The focus on the dead and outside enemies blinds us at times to the crying needs of our own people. As a famous organizer once said, we need to “mourn the dead and fight like hell for the living.” We can’t let fear and hatred and a desire for vengeance blind us to the work that needs to be done to help those who survived or were left behind.
People in Beulah who have cable television may have noticed a public service announcement for an organization called Courage Carries On. It is a project of the American Legion that encourages veterans to seek help if they are having trouble adjusting to civilian life after tours in Iraq and Afghanistan. In the commercial, individuals talk about the kind of problems their loved ones are facing and how they need to have the courage to seek help. My nephew, who almost died in Afghanistan, and his wife are two of the people in the commercial.

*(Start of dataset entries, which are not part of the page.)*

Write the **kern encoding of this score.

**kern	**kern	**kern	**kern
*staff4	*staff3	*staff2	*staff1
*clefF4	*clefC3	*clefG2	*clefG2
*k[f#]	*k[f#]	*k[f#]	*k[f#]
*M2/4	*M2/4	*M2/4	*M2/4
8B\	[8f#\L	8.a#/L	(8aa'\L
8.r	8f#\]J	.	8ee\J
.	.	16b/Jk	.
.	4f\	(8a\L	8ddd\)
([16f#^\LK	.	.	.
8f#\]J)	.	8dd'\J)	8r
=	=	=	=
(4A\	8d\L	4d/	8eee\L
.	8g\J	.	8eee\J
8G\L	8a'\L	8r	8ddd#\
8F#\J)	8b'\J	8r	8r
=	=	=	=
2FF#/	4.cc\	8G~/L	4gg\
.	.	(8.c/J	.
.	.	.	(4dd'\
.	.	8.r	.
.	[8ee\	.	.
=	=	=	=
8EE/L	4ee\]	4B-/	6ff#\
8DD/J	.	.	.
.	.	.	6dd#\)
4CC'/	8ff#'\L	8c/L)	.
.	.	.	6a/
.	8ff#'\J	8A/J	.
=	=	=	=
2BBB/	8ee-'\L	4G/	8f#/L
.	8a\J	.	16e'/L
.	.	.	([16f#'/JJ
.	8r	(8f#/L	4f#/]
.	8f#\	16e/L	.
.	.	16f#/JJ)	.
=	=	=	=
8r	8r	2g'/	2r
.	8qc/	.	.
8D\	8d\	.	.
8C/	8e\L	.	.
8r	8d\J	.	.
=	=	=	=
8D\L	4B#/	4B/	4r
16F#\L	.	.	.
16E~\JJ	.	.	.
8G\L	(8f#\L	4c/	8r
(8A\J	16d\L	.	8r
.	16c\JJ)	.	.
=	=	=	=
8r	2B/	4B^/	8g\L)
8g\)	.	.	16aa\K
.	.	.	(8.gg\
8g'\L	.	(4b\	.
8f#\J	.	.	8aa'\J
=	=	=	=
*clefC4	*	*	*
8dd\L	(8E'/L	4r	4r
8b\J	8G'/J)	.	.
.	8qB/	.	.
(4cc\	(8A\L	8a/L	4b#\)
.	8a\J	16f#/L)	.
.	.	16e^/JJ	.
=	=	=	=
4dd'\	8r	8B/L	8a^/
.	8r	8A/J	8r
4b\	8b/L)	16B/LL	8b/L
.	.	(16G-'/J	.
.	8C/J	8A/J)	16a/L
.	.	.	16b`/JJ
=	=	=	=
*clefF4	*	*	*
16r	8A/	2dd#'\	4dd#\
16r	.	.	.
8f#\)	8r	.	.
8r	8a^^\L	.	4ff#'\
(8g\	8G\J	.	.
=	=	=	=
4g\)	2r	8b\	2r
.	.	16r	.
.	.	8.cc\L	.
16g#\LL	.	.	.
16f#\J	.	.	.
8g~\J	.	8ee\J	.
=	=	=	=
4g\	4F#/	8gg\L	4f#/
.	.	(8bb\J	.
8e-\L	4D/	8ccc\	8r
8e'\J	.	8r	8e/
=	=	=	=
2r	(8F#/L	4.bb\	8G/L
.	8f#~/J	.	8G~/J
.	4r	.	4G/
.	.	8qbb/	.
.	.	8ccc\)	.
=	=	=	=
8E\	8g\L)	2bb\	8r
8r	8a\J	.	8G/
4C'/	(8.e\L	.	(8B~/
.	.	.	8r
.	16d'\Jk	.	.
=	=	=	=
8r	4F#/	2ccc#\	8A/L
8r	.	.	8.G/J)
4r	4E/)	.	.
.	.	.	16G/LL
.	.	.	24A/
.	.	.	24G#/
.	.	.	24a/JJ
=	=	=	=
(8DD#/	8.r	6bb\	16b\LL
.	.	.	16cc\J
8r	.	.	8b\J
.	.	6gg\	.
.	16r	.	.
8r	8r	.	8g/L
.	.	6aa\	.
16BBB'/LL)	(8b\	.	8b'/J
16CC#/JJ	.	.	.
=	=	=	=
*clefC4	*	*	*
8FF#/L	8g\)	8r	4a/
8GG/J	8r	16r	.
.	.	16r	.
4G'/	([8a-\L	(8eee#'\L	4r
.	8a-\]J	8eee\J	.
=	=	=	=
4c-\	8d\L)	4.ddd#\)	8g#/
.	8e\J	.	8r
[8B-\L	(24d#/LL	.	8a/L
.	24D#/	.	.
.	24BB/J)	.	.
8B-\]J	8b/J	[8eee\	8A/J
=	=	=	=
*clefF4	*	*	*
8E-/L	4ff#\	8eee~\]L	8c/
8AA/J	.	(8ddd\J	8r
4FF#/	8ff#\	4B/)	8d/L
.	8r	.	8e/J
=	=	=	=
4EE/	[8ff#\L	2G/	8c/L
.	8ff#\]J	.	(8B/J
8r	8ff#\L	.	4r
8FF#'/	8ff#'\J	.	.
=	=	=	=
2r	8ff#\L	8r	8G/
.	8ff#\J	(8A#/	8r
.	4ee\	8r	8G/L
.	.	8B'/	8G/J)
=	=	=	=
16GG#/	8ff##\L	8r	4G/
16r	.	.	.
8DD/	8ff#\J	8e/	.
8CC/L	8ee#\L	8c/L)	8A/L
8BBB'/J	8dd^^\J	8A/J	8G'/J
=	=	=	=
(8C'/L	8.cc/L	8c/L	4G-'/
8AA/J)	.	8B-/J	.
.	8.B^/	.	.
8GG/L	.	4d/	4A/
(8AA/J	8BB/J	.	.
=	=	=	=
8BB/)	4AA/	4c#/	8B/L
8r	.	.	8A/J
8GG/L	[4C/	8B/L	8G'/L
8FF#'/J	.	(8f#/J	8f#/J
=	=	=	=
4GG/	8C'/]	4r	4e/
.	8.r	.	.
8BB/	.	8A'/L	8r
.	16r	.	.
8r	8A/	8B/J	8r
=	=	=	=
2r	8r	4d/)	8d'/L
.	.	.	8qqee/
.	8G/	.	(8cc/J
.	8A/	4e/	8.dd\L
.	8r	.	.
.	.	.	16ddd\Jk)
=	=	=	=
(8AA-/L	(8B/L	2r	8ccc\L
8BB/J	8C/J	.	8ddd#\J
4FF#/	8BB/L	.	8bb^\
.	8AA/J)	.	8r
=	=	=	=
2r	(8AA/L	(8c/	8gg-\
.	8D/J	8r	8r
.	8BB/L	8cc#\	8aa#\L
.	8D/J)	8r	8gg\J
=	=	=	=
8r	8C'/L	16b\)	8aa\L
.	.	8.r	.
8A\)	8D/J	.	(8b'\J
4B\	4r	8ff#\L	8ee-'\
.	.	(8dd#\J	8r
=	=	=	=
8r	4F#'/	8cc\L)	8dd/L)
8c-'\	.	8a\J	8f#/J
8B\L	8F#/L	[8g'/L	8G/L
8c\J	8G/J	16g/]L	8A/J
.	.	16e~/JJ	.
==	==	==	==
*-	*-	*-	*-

The level of psychological problems suffered by returning veterans is troubling, as are the symptoms of substance abuse, domestic violence and suicide. These men and women volunteered to give up their lives for this country if necessary but they come back to a society that has been insulated from the horror and destruction they witnessed. Programs like Courage Carries On lets them know that there are people out there who understand what they went through and can help them cope.
People like me who have never been in war can never truly understand how deeply and profoundly it affects our soldiers, sailors and marines. But we can fight like hell to make sure when they return they have all the tools they need to successfully return to civilian life and take full advantage of the liberties they fought to protect.
That, in the end, will be a fitting memorial.